More often than not, however, that’s not the case; he says that in the field of fluid dynamics, researchers typically have seen speed-ups “from a factor of two to an order of magnitude”.

Cloud processing

As for the hardware itself, all computers need a CPU, which acts as the computer’s brain, but not all come with a dedicated GPU. Some instead integrate their graphics processing with the CPU or motherboard, although a separate GPU can normally be added. To add multiple GPUs, users might need a new motherboard with extra slots, says Liska, as well as a more robust power supply.

One way to test out parallel processing without having to actually buy new hardware is to rent GPU power from a cloud-computing provider such as Amazon Web Services, says Tim Lanfear, director of solution architecture and engineering for NVIDIA in Europe, the Middle East and Africa. (See, for example, this computational notebook, which exploits GPUs in the Google cloud: But cloud computing can be expensive; if a researcher finds they need to use a GPU constantly, he says, “you’re better off buying your own than renting one from Amazon”.

Lanfear suggests experimenting with parallel processing on a cheaper GPU aimed at gamers and then deploying code on a more professional chip. A top-of-the-range gaming GPU can cost US$1,200, whereas NVIDIA’s Tesla GPUs, designed for high-performance computing, have prices in the multiple thousands of dollars. Apple computers do not officially support current NVIDIA GPUs, only those from AMD.

Despite the growth of GPU computing, the technology’s progress through different scientific fields has been patchy. It has reached maturity in molecular dynamics, according to Lanfear, and taken off in machine learning. That’s because the algorithm implemented by a neural network “can be expressed as solving a large set of equations”, which suits parallel processing. “Whenever you’ve got lots of something, a GPU is typically good. So, lots of equations, lots of data, lots of atoms in your molecules,” he says. The technology has also been used to interpret seismic data, because GPUs can model millions of sections of Earth independently to see how they interact with their neighbours.

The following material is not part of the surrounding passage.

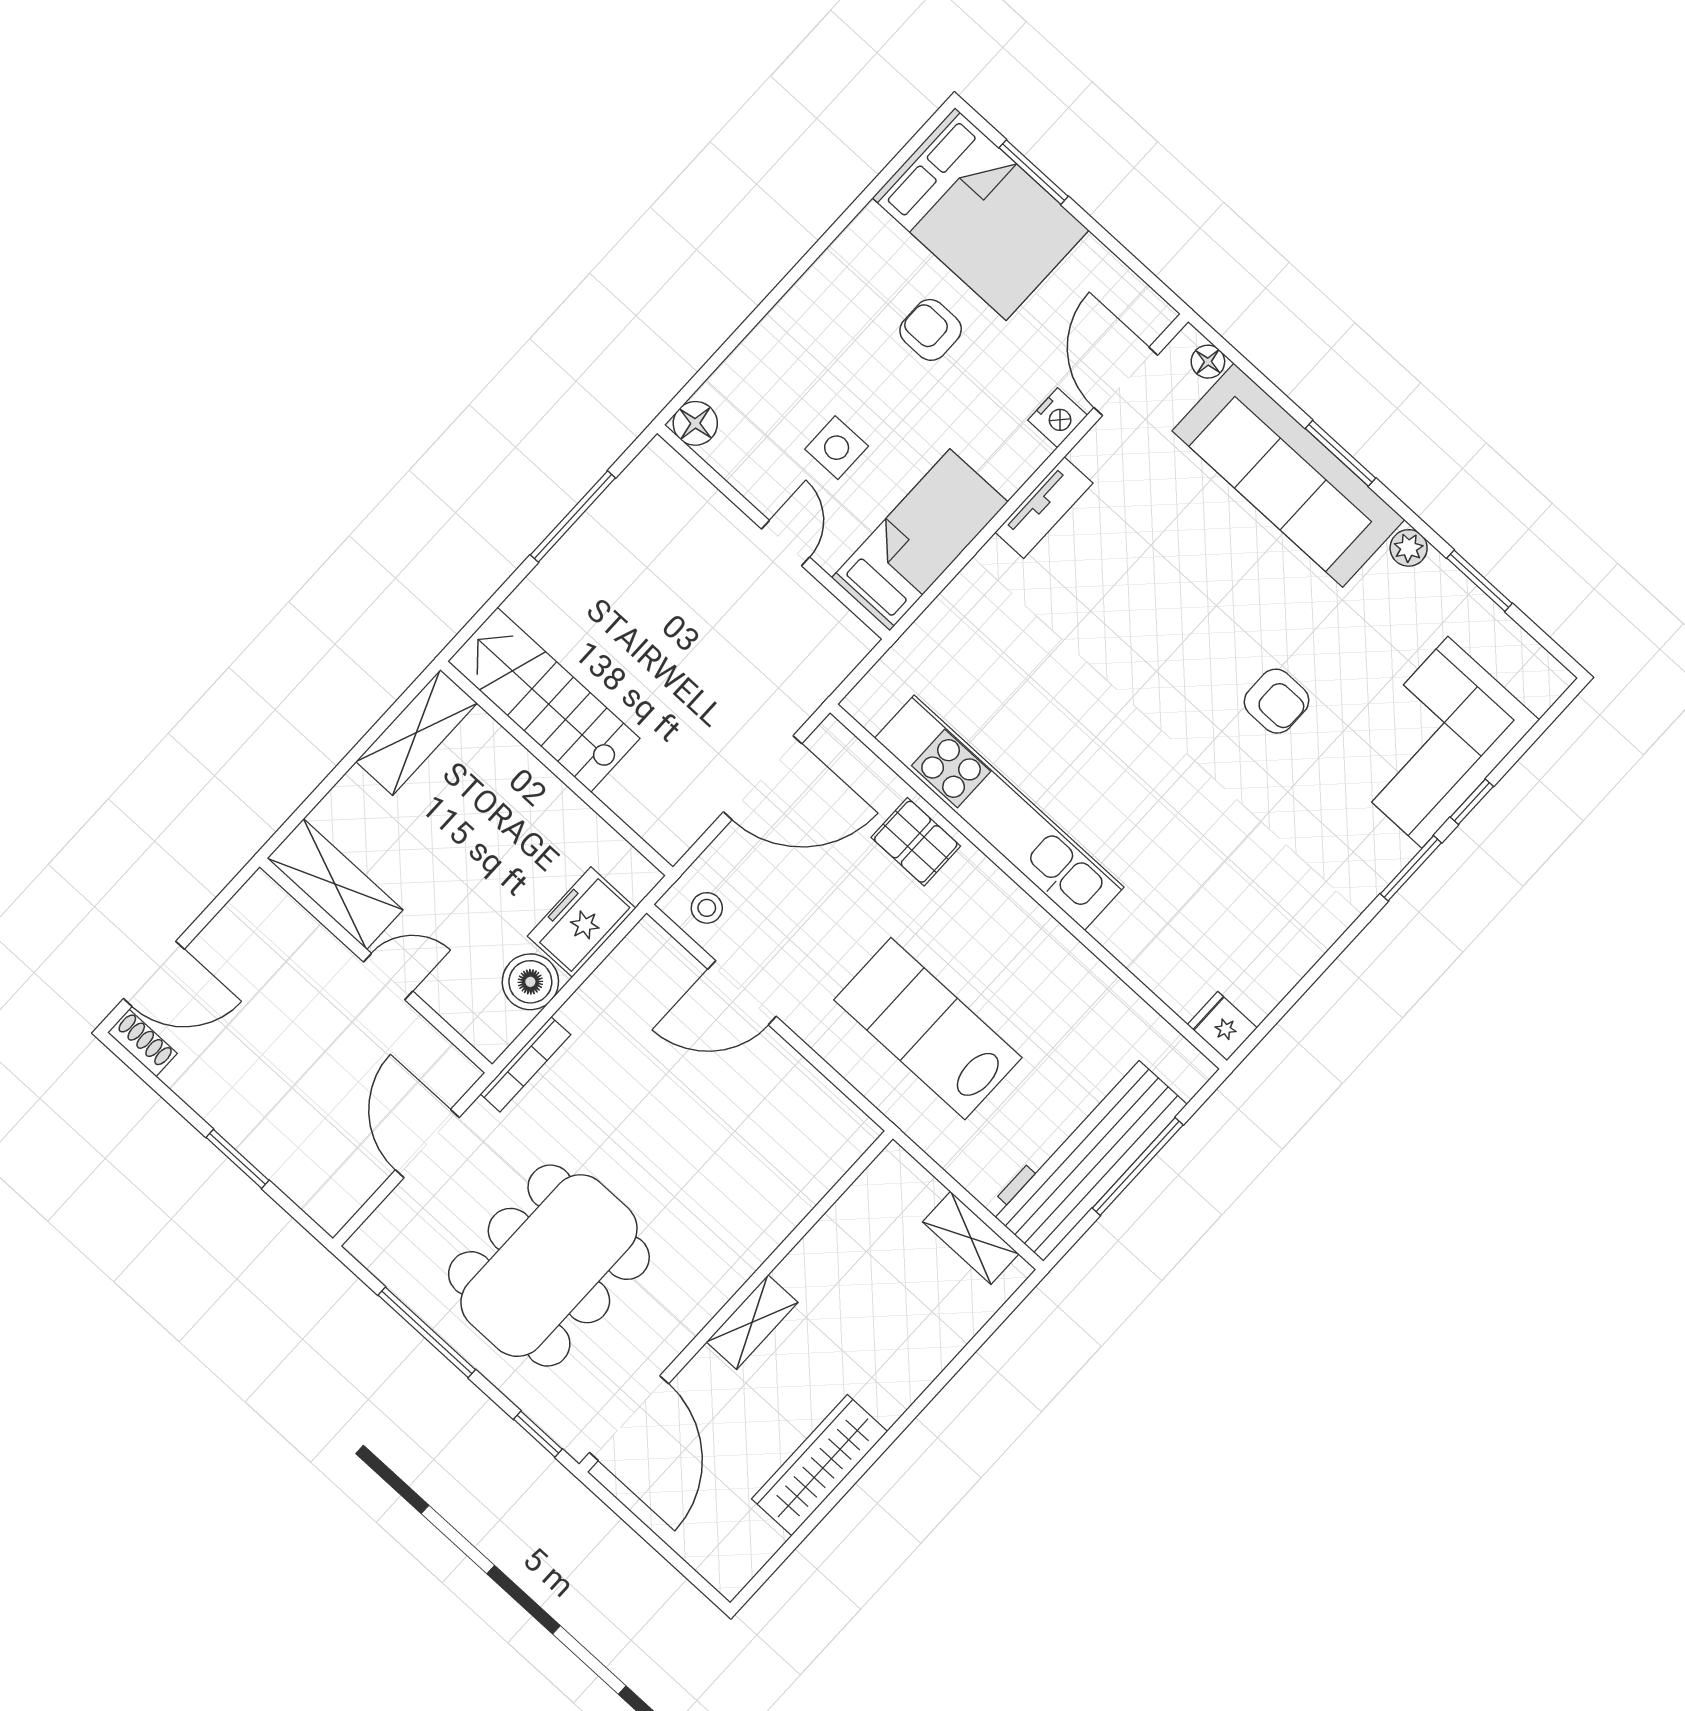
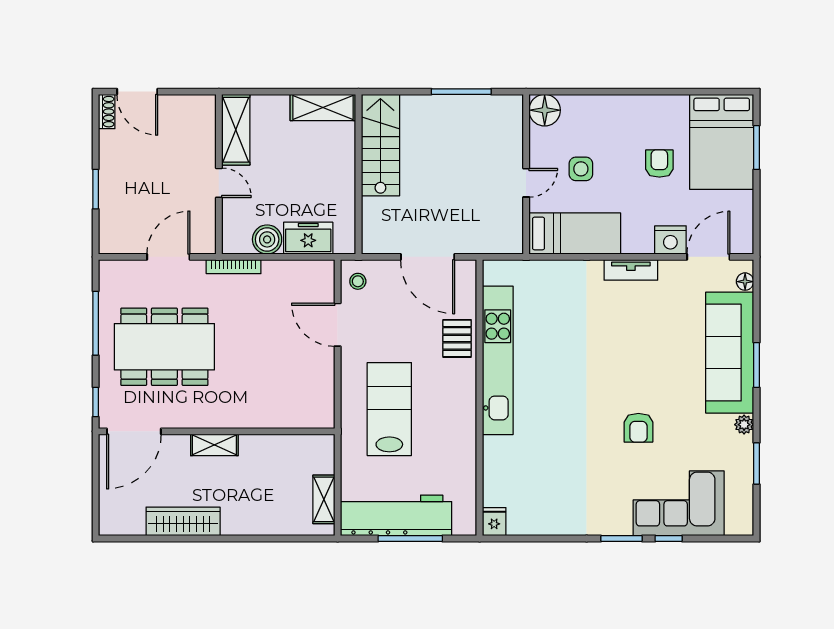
nightstand: (1058, 418) -> (670, 240), width x1.36, depth x1.33
floor lamp: (695, 423) -> (545, 110), width x1.38, depth x1.38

But as a practical matter, harnessing that power can be tricky. In astrophysics, Schneider estimates that perhaps 1 in 20 colleagues she meets have become adopters, held back by the effort it takes to rewrite code.

Germann echoes that sentiment. “More and more people are recognizing the potential,” he says. But, “I think still quite a few labs are scared to some degree” because “it has the reputation of being hard to program”.